Helical Carbon Nanotube Fiber Tool Cathode for Wire Electrochemical Micromachining

Meng

Zeng

Zhu

2018

Helical carbon nanotube fibers (CNFs), proposed as lightweight, high-strength, electrically conducting cables, have potential as tool cathodes in wire electrochemical micromachining (WECMM). WECMM has increasingly become recognized as a versatile technique for producing planar contour micro-features, and holds great advantages for micro-shaping of difficult-to-machine materials. However, the processing performance is affected by the mass transport rate in the narrow inter-electrode gap.

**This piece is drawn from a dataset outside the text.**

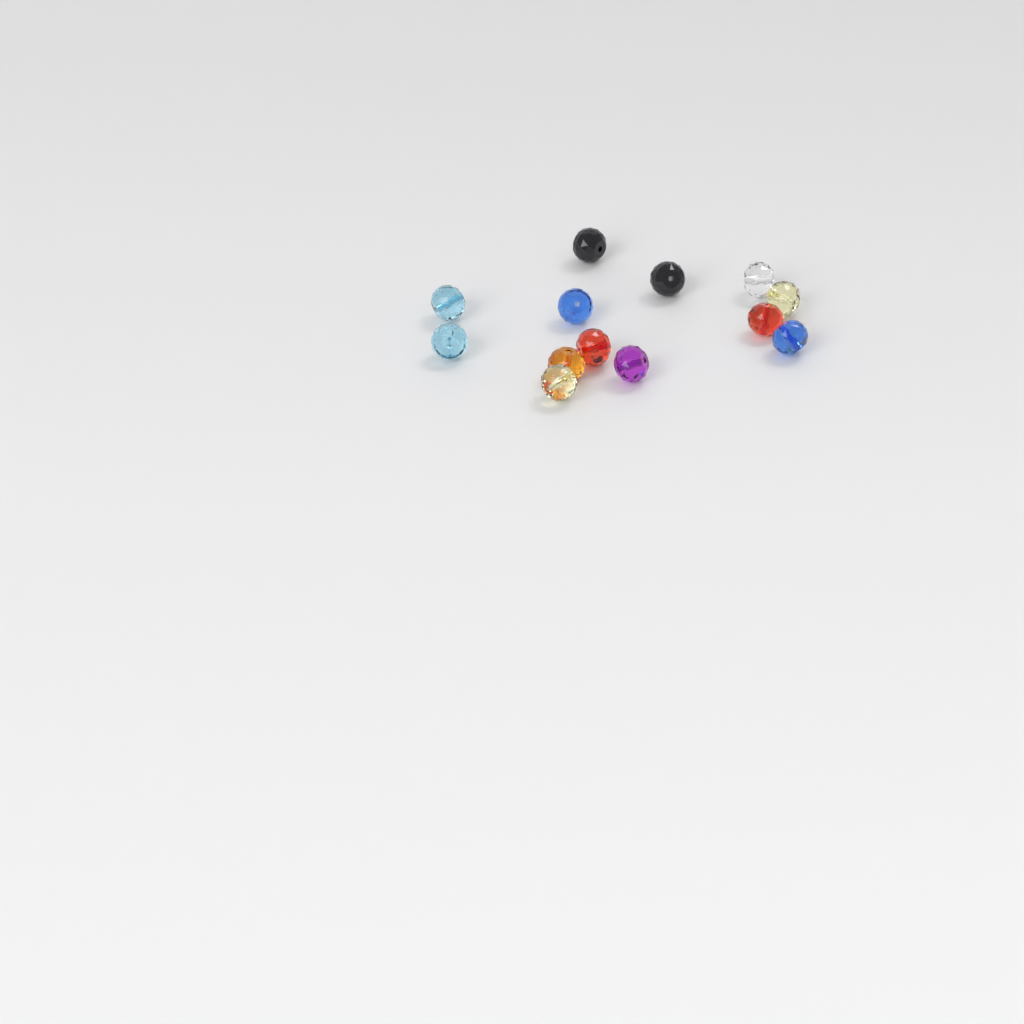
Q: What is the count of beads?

Therefore, a helical CNF with superior hydrophilicity and high tensile strength is proposed as a new tool cathode for WECMM. Moreover, the electroplating technique is proposed as a means to improve the electrical conductivity of the CNF electrode. The synthesis of a Cu-CNF electrode had a two orders of magnitude enhanced electrical conductivity of about 2.0 × 10 7 S/m and a tensile strength of about 1350 MPa. An overall improvement of processing performance for WECMM was achieved. The machining accuracy in terms of slit width and its standard deviation were 38.8 μm and 0.2 μm, respectively. The surface average roughness of side wall was 0.022 μm. Finally, the five-layered micro tenon structures on Ni-based metallic glass were fabricated successfully by using three helical CNF electrodes simultaneously. The total machining efficiency in terms of feed rate attained 9.0 μm/s.